Drone beetle Kanabun

* Scientific name: Rhomborrhina japonica
* Description: Large, handsome and sturdy insects, drone beetles have distinctive antennae that end in a club that can be fanned out to form a leafy antenna with a large surface area -- the better to detect odors carried in the air. The beetles are around 4 cm long, with large eyes and a metallic sheen on the exoskeleton ranging from copper to green. There is a triangular section on the abdomen where the wing cases meet, and the head is large, armored and rectangular in shape. The legs are broad and very strong, with hooks on the end enabling them to grip hard to tree trunks.
* Where to find them: In deciduous forests and parks in Honshu, Shikoku and Kyushu.
* Food: Drone beetles are fond of liquid diets. They fly to trees that are leaking sap, and feed on the fluid. When flying, the heavy insects hang awkwardly in the air, legs held outward ready to land, and the wing cases held clear of the large hind wings. They make a droning buzz when airborne. Drone beetles also eat flower nectar and the juices made by soft ripe fruit. To find the best source of food, the beetles spread out their leafy antennae to detect the telltale smells of fruit and sap. The large, fat larvae of drone beetles live in soil and rotting logs, and feed on decomposing leaves.

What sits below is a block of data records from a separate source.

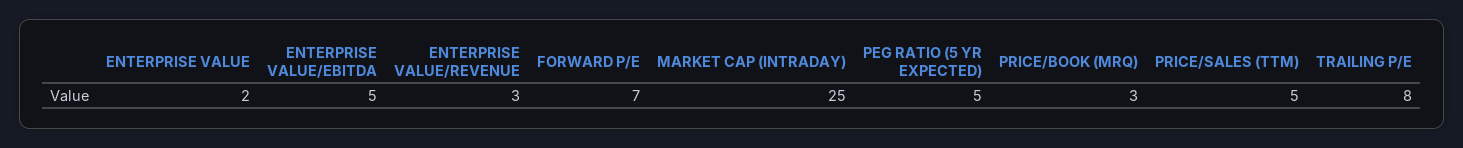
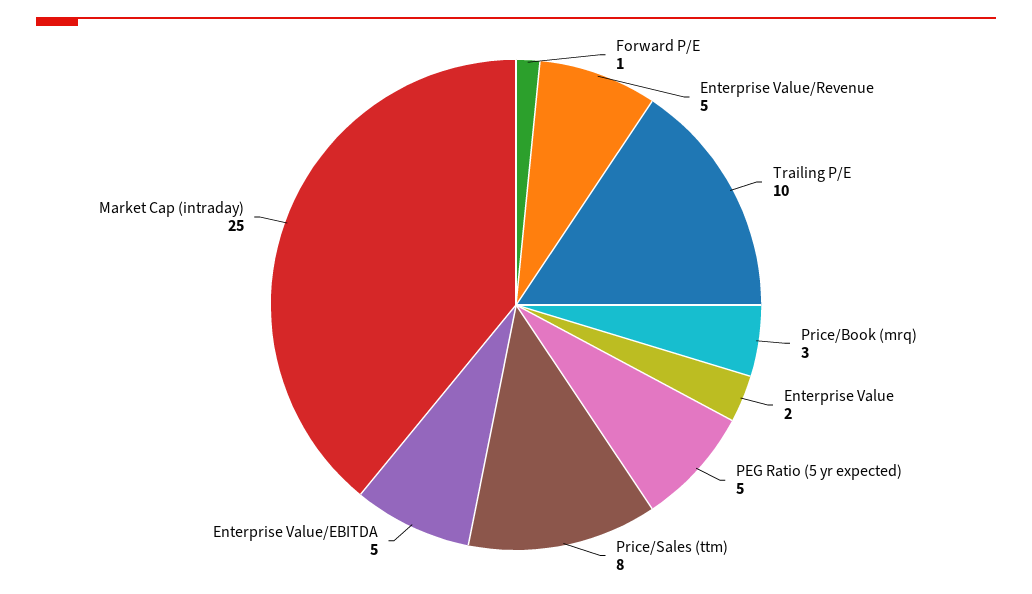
  {
    "ENTERPRISE VALUE": 2,
    "ENTERPRISE VALUE/EBITDA": 5,
-   "ENTERPRISE VALUE/REVENUE": 3,
+   "ENTERPRISE VALUE/REVENUE": 5,
-   "FORWARD P/E": 7,
+   "FORWARD P/E": 1,
    "MARKET CAP (INTRADAY)": 25,
    "PEG RATIO (5 YR EXPECTED)": 5,
    "PRICE/BOOK (MRQ)": 3,
-   "PRICE/SALES (TTM)": 5,
+   "PRICE/SALES (TTM)": 8,
-   "TRAILING P/E": 8
+   "TRAILING P/E": 10
  }

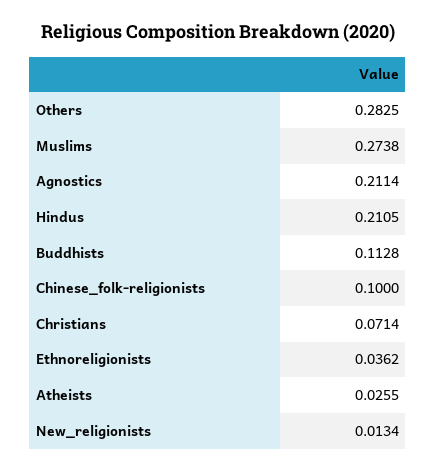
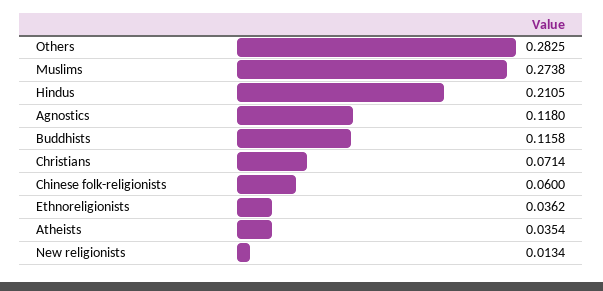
  {
    "Others": 0.2825,
    "Muslims": 0.2738,
-   "Agnostics": 0.2114,
+   "Agnostics": 0.118,
    "Hindus": 0.2105,
-   "Buddhists": 0.1128,
+   "Buddhists": 0.1158,
-   "Chinese_folk-religionists": 0.1,
+   "Chinese_folk-religionists": 0.06,
    "Christians": 0.0714,
    "Ethnoreligionists": 0.0362,
-   "Atheists": 0.0255,
+   "Atheists": 0.0354,
    "New_religionists": 0.0134
  }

* Special features: Drone beetles are a type of scarab beetle, which were revered by the ancient Egyptians. The sacred Egyptian scarabs were dung beetles, and it has even been suggested that their habit of making a "brood ball" of dung in which their larvae live inspired the Egyptians to create the mummifying process. Drone beetles are not as common as they used to be. One of the Chinese characters for kanabun is a form of the character for "mosquito." They don't bite, but perhaps in the past they were as common, and as noisy when flying, as mosquitoes.